The gender divide isn't equalizing: On average, three-fourths of you are male. That's been pretty consistent since we started the survey in 2005. Does this 3:1 male/female ratio among GMs reflect the industry as a whole? At least it seems to reflect our survey year over year.

Age-wise, you're skewing a little younger: It's interesting to note that even though the gender gap still is present, you seem to be achieving the GM title at a slightly younger age than in past years. For the first two years of our survey, the slight majority of you fell into the 46-54 age range. Last year, that slight majority advantage went to the 35- to 45-year-olds. This year it's an even split, so I can't call this a trend, but I'll keep an eye out for the answer to this question next year.

The times are changing, but your average salary isn't: In 2005, most of you reported you made an annual salary of $50,000-$74,999. In 2006 most of you were in the $30,000-$49,000 range. Last year and this year, most of you are back in the $50,000-$74,999 range. The news isn't that most of you remain in that range, though. The news is that the salary bracket above that, $75,000-$89,999, is steadily growing: Last year only 10 percent of you fit into that category and this year nearly 15 percent of you are there.

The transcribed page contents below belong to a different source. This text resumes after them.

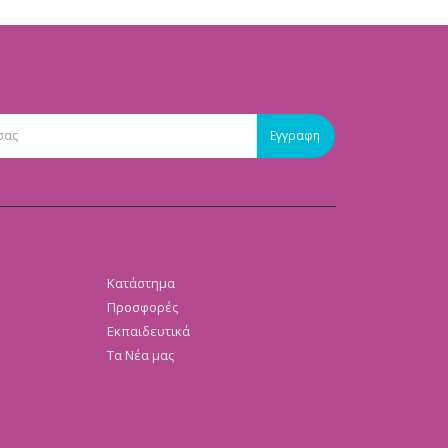
Κατάστημα
Προσφορές
Εκπαιδευτικά
Τα Νέα μας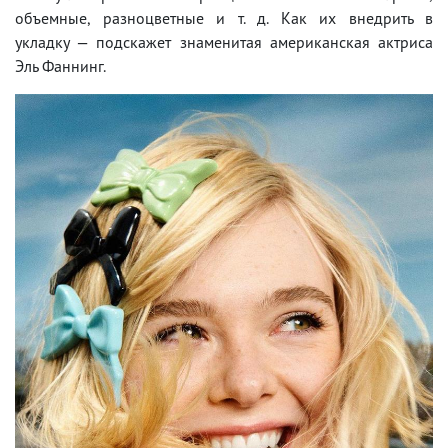
объемные, разноцветные и т. д. Как их внедрить в
укладку — подскажет знаменитая американская актриса
Эль Фаннинг.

Midscale without food and beverage leads the pack: Experts like to point out segments that grow and others that shrink, but the segment most solidly represented in our survey year after year is midscale without food and beverage. Interesting to note: Back in 2005, 4 percent of you reported your primary property was luxury. In 2006, nearly 5 percent of you reported yourselves in that category, but last year the luxury number dropped to only 2.7 percent of you. This year about 3.2 percent of you say your hotel is in the luxury segment, so you're gaining ground, but you're still the minority, most likely because your segment counts fewer properties.


Interest in sustainability is growing: We've been asking the green question for three years. In 2006, spending on green/LEED-certified products was amongst your lowest-spending categories. Last year you still reported spending the same small percentage of your budget (0.2 percent) in that category, but the majority of you (about 54 percent) said sustainability was "somewhat important" to your average guest.


This year, the majority of you (about 91 percent) classified sustainability as ranking from neutral to "very important" to your guests. Cross-reference that with the fact that most of you manage midscale properties, and the trends show interest in green isn't reserved only for the luxury guest.


To close, I point out that year after year, you rank "retaining talented employees" as the item that has the most impact on your hotel's financial results. The labor issue isn't going away, nor is it minimizing in importance. Clearly, while you as a GM and the financial success of your property contribute to your job health, it's the people in your business who make the wheels turn.


Thank you to everyone who participated in this year's survey.